The International Cultural Foundation has agreed to match dollars raised by the university up to $300,000, according to UB President Neil A. Salonen in a letter sent to more than 20,000 university alumni this week.
University spokesman John J. Daley said the challenge gift does not contradict the university’s efforts to operate independent of support from the Professors World Peace Academy, another group associated with Moon and his Unification Church.
“This is different. It isn’t part of the operating budget. It’s not a subsidy,” Daley said.
“It’s a challenge to help us get back on our feet in the development area,” said Daley.
The university this year announced its fiscal independence from the PWPA, which has given it more than $100 million over the past decade to help close budget gaps. This fiscal year, Salonen vowed to fuel a $40 million budget solely with tuition, government and private grants and gifts.
“Now that UB is on its feet again, it’s time for all of our alumni and friends to take the initiative in supporting our continued growth,” Salonen said in an appeal to alumni that included information on UB’s scholar athletes and sports programs.
The new campaign seeks to bolster scholarship funds. The university needs to award nearly $7 million this year in scholarships and institutional aid, said Salonen.
Daley said at least 70 percent of UB’s 1,003 full-time undergraduates get such aid. The average award, he added, is $10,000.
Tuition, fees, and room and board at UB are $26,500.
The university wants to raise $750,000 in new scholarship funds in honor of its 75th anniversary, which occurred in 2002. That would be three to four times what UB has raised annually over the past few years, Daley said.
In the early 1980s, before the university nearly closed due to financial problems, it was raising about $1.5 million annually.
“This is an effort to try to step it up in development, just as we’ve stepped it up in admissions,” said Daley.
This year, although the university saw a net loss of eight students, its undergraduate admissions rose 14 percent, giving it the largest freshman class since 1991. Although several dormitories remain closed, the four that are open are nearly full, said Salonen.
It also is working to keep more students living on campus by offering discounts to upperclassmen.
The university’s enrollment losses were in international students.

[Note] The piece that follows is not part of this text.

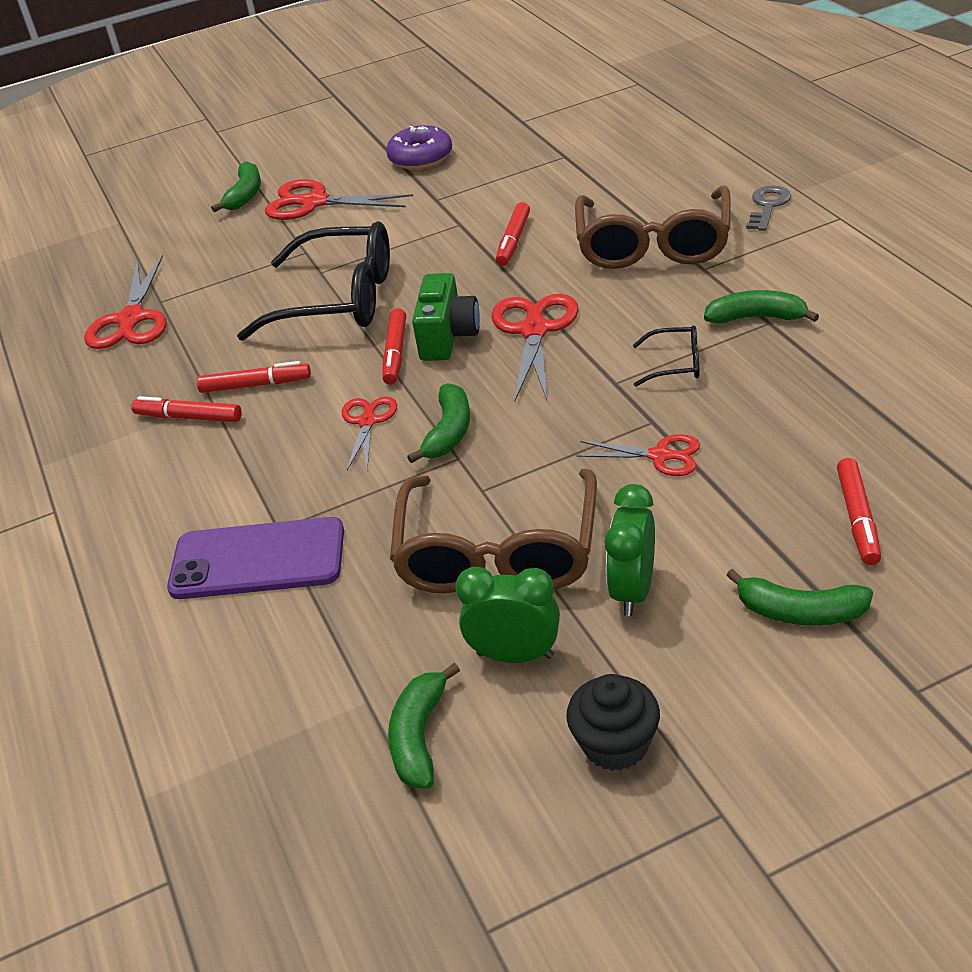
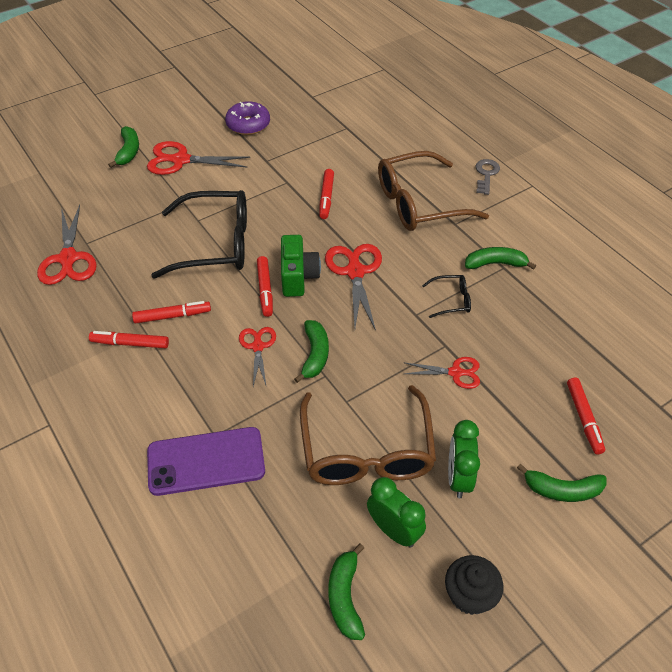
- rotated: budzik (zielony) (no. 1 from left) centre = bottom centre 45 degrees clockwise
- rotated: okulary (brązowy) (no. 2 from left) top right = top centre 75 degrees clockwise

Overall, the university has reported an enrollment of 3,165 students.
So far, Daley said the response to the fund-raising campaign has been strong. The campaign is being coordinated by a development committee of the Board of Trustees along with a number of alumni.
“We want them [alumni] to be part of the university and support the university,” said Daley.
The International Cultural Foundation which Salonen said will match contributions up to $300,000 was founded in 1968 by Moon.
Its stated goals are to promote academic, scientific, religious work and “foster the emergence of a rich new world culture based upon enduring common values.”
The group has also provided major support to the Professors World Peace Academy, according to the PWPA’s Web site.